**Entries taken from a collection:**
────
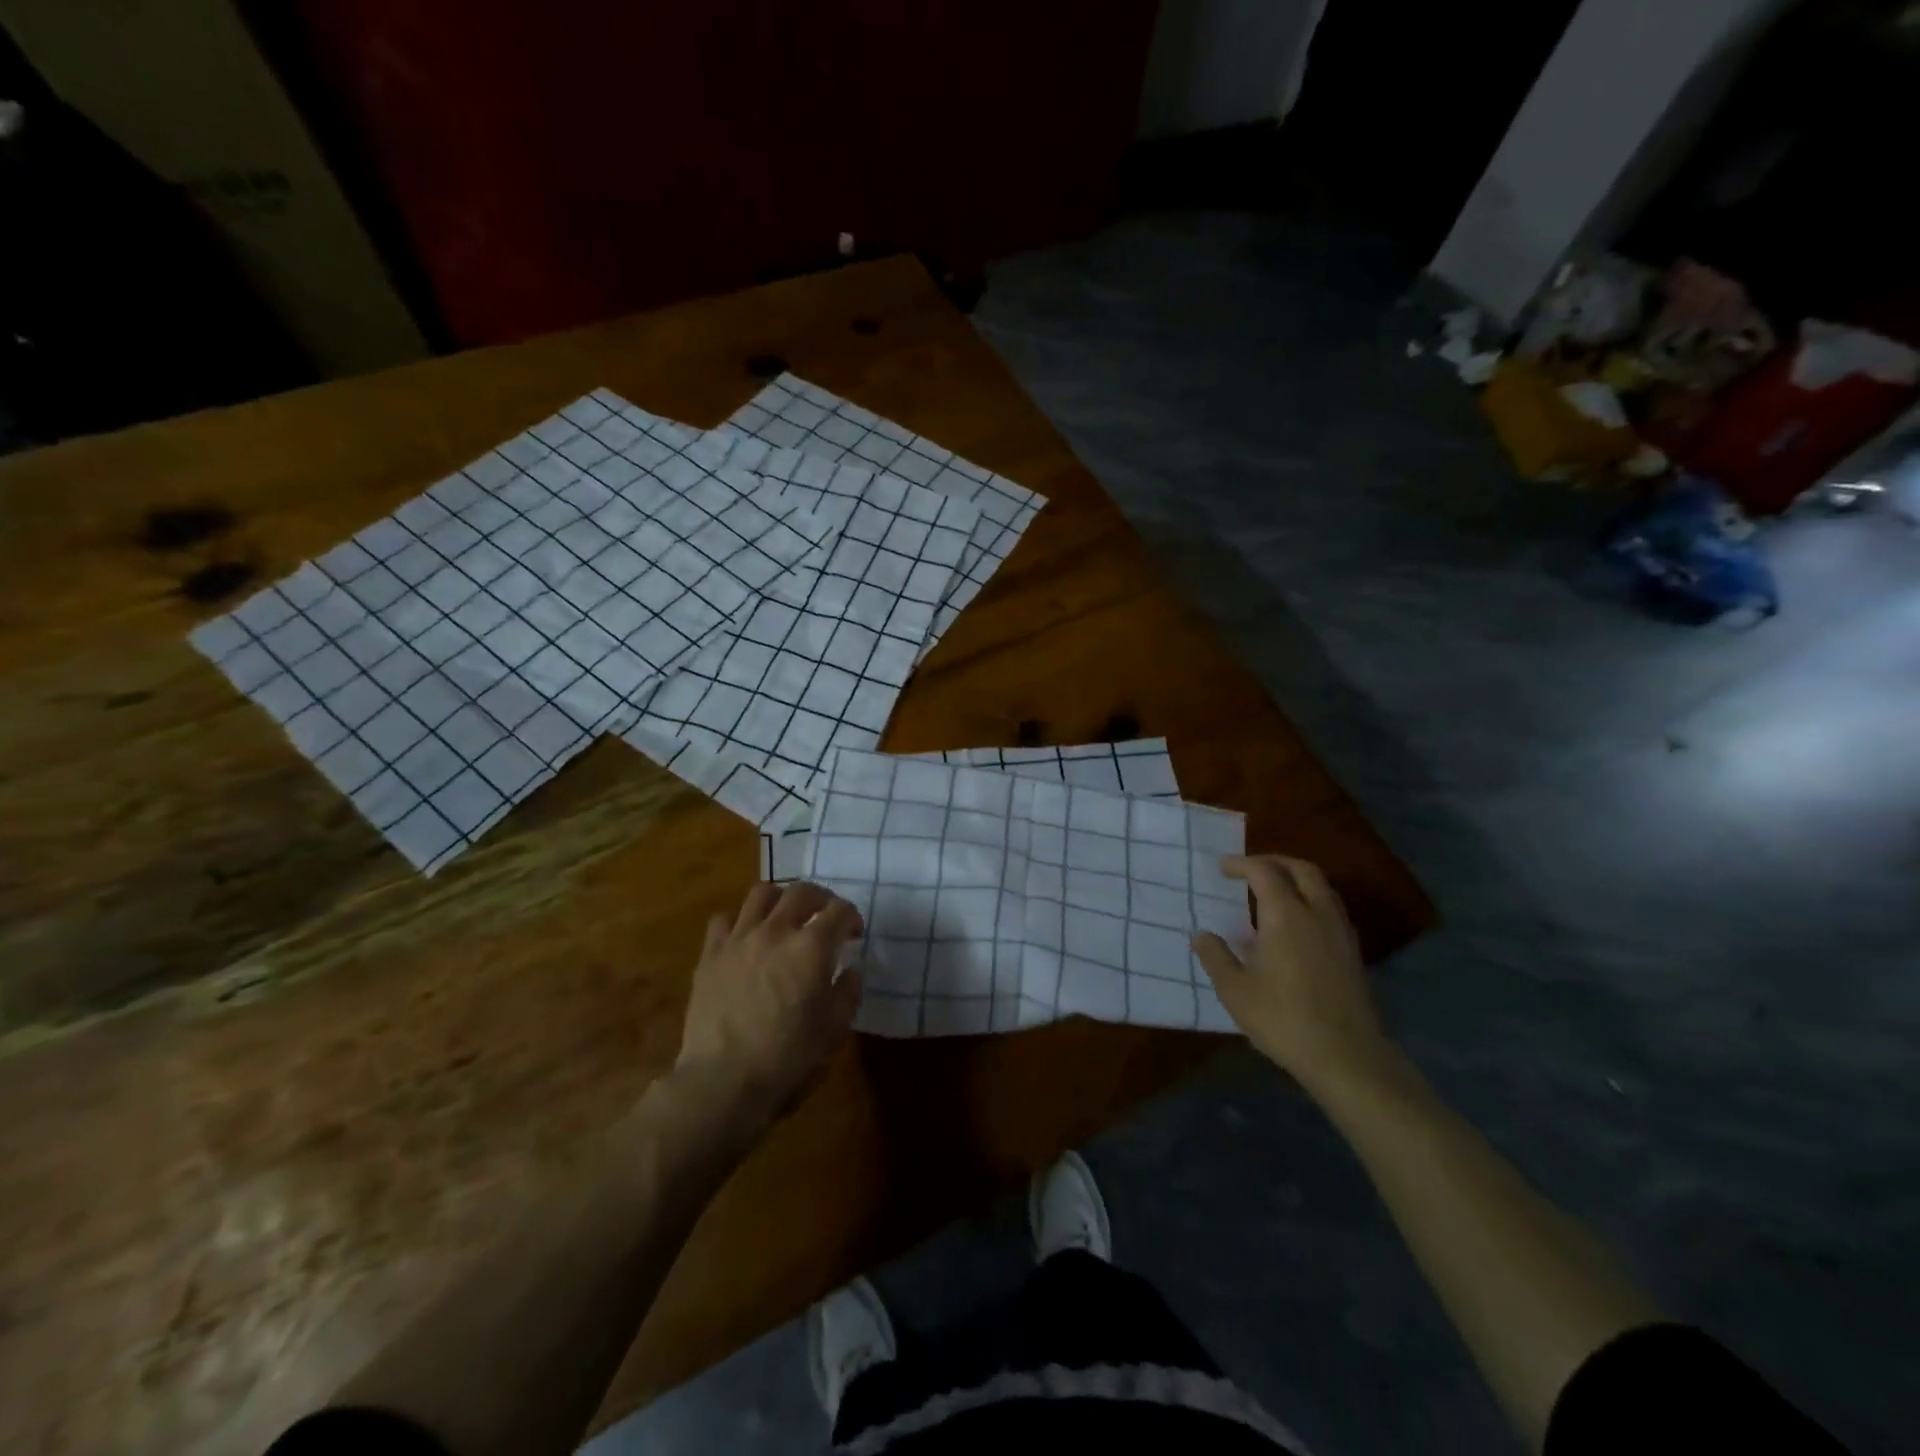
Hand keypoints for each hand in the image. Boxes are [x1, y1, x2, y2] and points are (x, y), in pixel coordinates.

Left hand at [676, 881, 864, 1130]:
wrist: (722, 1082)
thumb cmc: (787, 1059)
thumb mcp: (834, 1031)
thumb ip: (847, 992)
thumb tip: (850, 970)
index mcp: (812, 948)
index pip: (839, 911)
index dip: (852, 917)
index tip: (854, 934)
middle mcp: (776, 931)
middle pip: (802, 891)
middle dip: (821, 898)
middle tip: (825, 916)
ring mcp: (739, 938)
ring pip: (761, 893)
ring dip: (780, 899)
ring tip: (785, 916)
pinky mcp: (710, 954)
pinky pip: (723, 920)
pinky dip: (739, 922)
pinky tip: (745, 940)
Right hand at [1192, 855, 1402, 1101]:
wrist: (1347, 1056)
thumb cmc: (1283, 1019)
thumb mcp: (1235, 991)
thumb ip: (1216, 957)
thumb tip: (1201, 935)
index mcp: (1284, 915)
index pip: (1263, 871)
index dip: (1241, 864)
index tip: (1222, 868)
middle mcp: (1316, 914)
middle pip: (1302, 869)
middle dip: (1275, 861)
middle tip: (1251, 869)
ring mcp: (1340, 932)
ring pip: (1323, 887)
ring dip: (1297, 879)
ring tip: (1275, 891)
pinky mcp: (1353, 953)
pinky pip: (1332, 909)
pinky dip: (1313, 901)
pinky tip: (1299, 924)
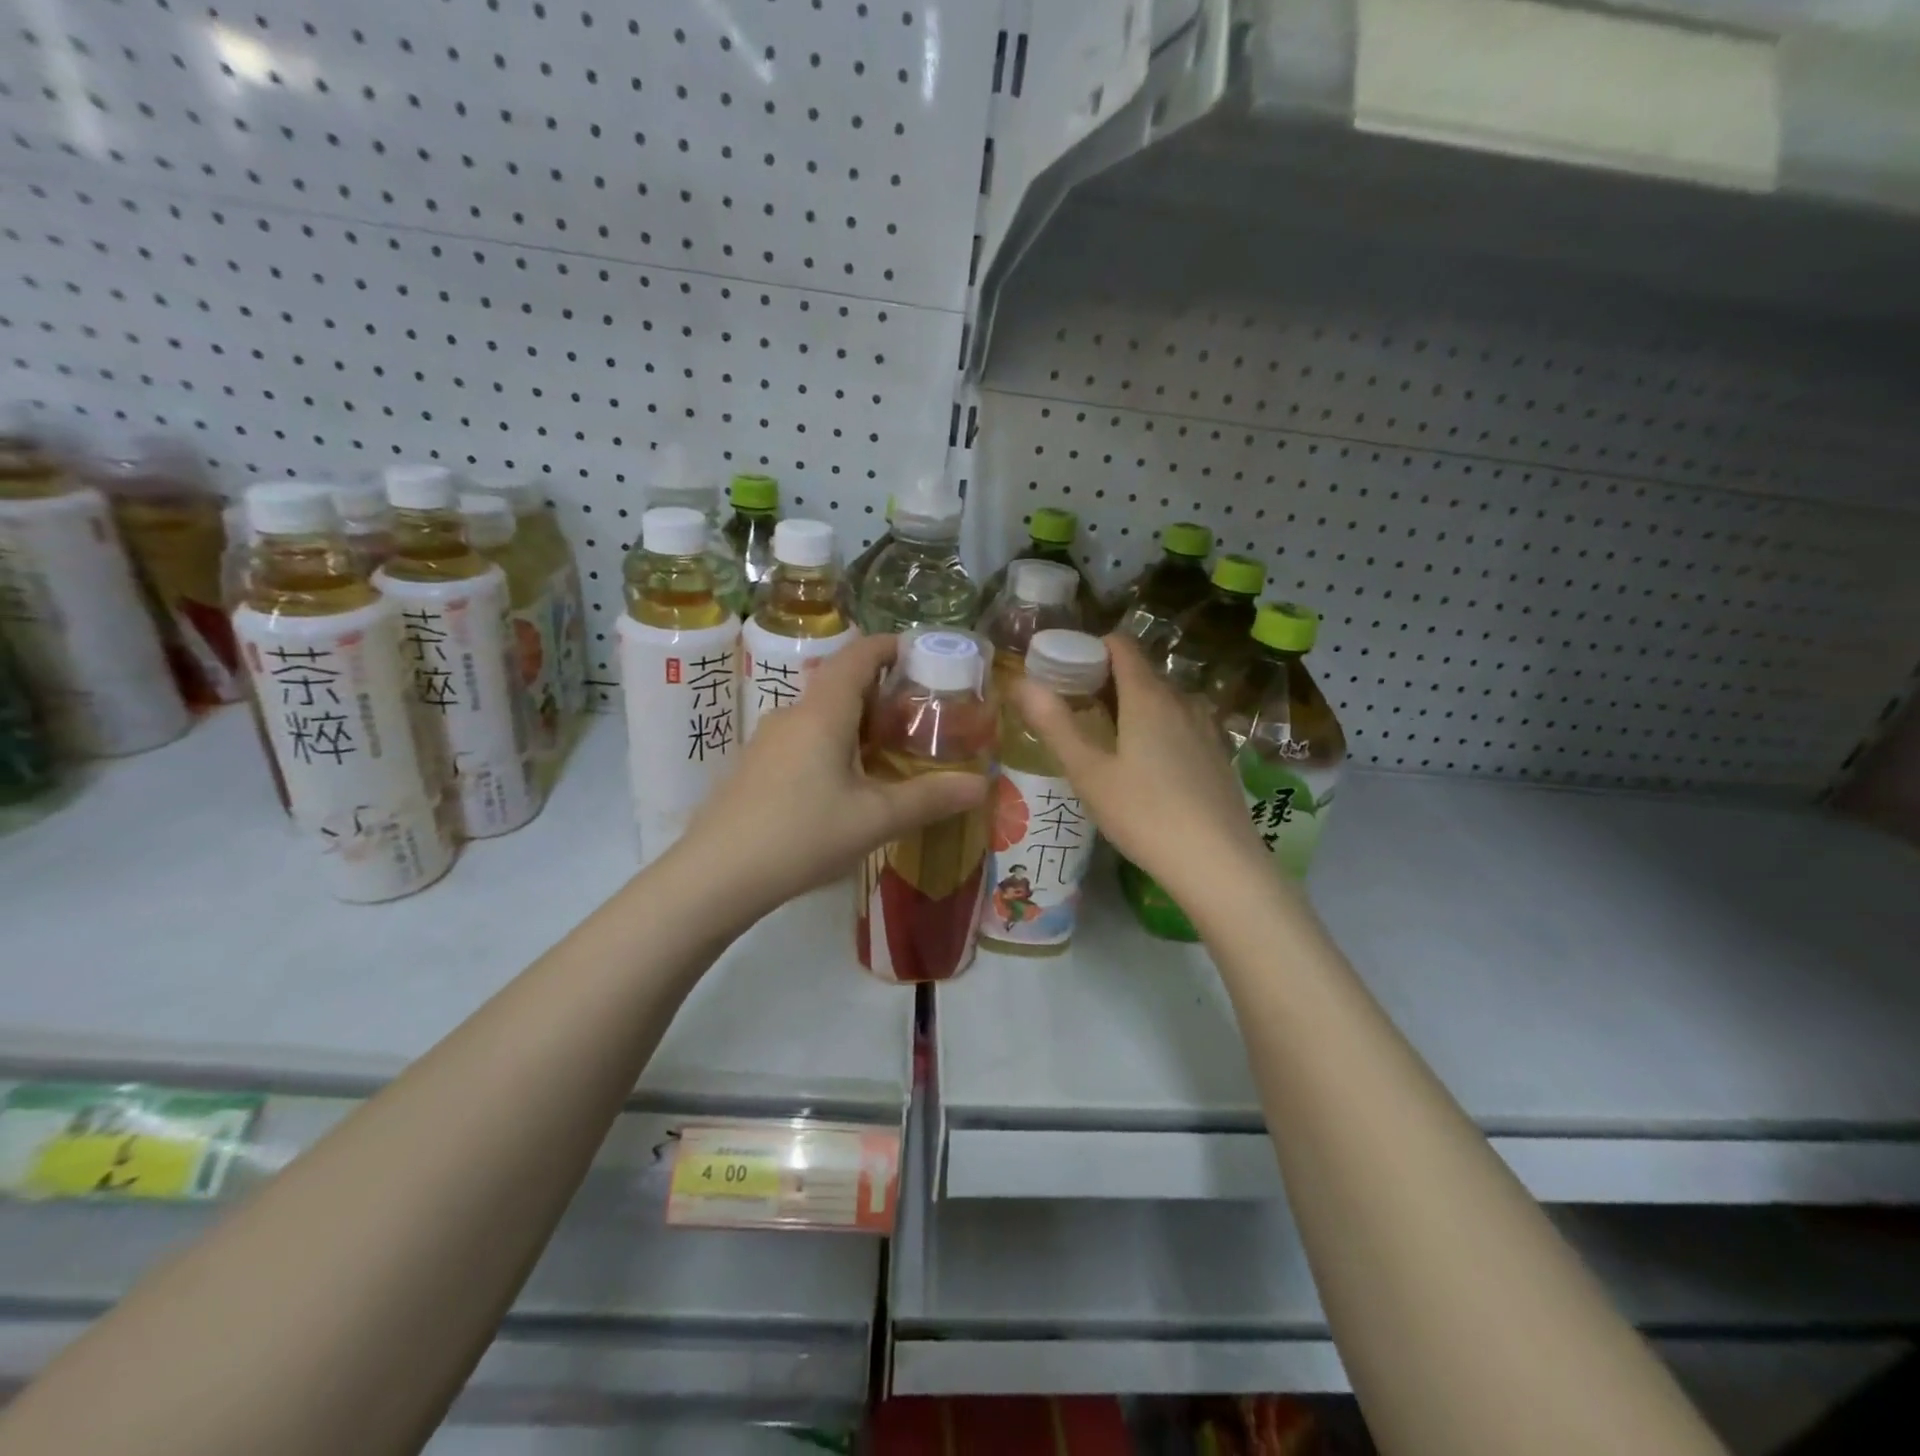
────
Copy out all lines above holding "thumb".

thumb cmc: (787, 1059)
thumb mcp: (834, 1031)
thumb ip: (847, 992)
thumb tip: (850, 970)
thumb cmc: (1283, 1019)
thumb mcp: (1235, 991)
thumb ip: (1216, 957)
thumb tip: (1201, 935)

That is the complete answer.